ECLI:NL:CRVB:2018:512
Centrale Raad van Beroep
- Hoger beroep
- A. Stehouwer
- Rechtspraak.nl
Afwijzing verzoek tot herziening toekenningsbesluit op basis van de Wet werk en bijstand
Op 20 februari 2018 heeft de Centrale Raad van Beroep uitspraak gedaan in een hoger beroep tegen een beslissing van de rechtbank Midden-Nederland. De zaak betreft een verzoek tot herziening van een toekenningsbesluit van bijstand op grond van de Wet werk en bijstand (WWB). Appellanten, die bijstand ontvingen, hadden verzocht om herziening van een eerder besluit van 20 maart 2009, waarin hen bijstand was verleend met een korting van 15% vanwege inwonende kinderen met een eigen inkomen.

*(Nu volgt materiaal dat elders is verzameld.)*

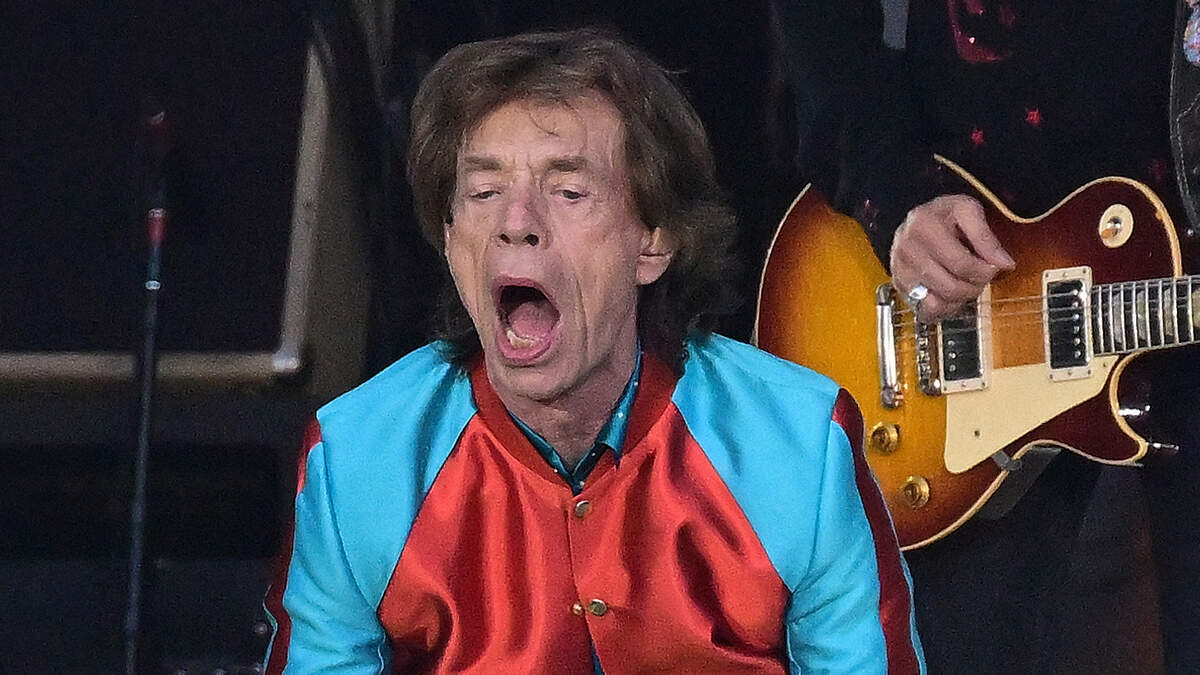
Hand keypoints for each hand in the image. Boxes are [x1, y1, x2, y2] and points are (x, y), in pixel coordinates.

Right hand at [890, 194, 1014, 321]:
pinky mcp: (899, 286)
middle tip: (981, 277)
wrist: (917, 220)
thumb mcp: (968, 211)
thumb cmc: (944, 215)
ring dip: (960, 298)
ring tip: (966, 283)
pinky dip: (943, 308)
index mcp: (923, 225)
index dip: (984, 271)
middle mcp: (906, 249)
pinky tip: (951, 294)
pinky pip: (926, 310)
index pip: (960, 263)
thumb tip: (1005, 264)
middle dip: (973, 287)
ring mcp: (900, 270)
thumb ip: (987, 238)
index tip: (994, 268)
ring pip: (937, 302)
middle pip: (949, 286)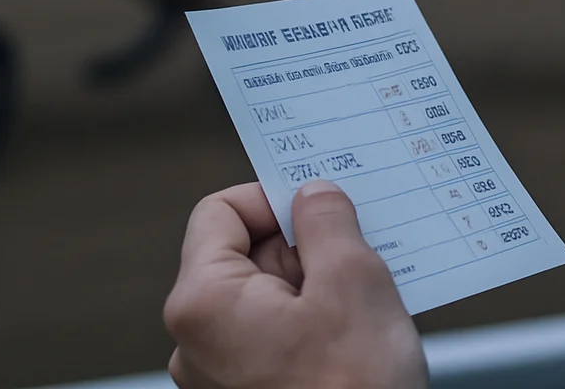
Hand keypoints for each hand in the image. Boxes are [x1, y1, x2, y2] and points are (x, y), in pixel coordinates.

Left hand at [164, 180, 426, 388]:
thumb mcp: (354, 282)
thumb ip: (328, 222)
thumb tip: (315, 193)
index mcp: (204, 303)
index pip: (220, 211)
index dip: (272, 196)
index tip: (320, 202)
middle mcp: (197, 343)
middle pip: (245, 255)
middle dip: (304, 245)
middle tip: (359, 252)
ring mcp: (221, 378)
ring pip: (269, 299)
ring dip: (318, 286)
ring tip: (367, 302)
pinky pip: (277, 337)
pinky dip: (315, 325)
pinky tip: (359, 335)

Het dagelijks bestuur van de Regionale Dienst Werk en Inkomen Kromme Rijn Heuvelrug had het herzieningsverzoek afgewezen, omdat appellanten geen nieuwe feiten of veranderde omstandigheden hadden aangevoerd.
De Raad heeft vastgesteld dat appellanten in hun hoger beroep niet konden aantonen dat er sprake was van nieuwe feiten die een herziening van het besluit rechtvaardigden. De Raad oordeelde dat de appellanten niet hadden voldaan aan de bewijslast om aan te tonen dat het besluit van 20 maart 2009 onzorgvuldig was genomen of dat het niet voldeed aan het gegarandeerd bestaansminimum. De verwijzing naar artikelen 13 en 14 van het Europees Sociaal Handvest (ESH) werd door de Raad niet als evident onredelijk beschouwd, aangezien de norm voor gehuwden toereikend werd geacht voor de noodzakelijke kosten van bestaan.
De uitspraak van de rechtbank werd bevestigd, en er werd geen aanleiding gezien voor een veroordeling in de proceskosten. De uitspraak werd gedaan door A. Stehouwer, in tegenwoordigheid van griffier F. Dinleyici, en werd openbaar uitgesproken op dezelfde datum.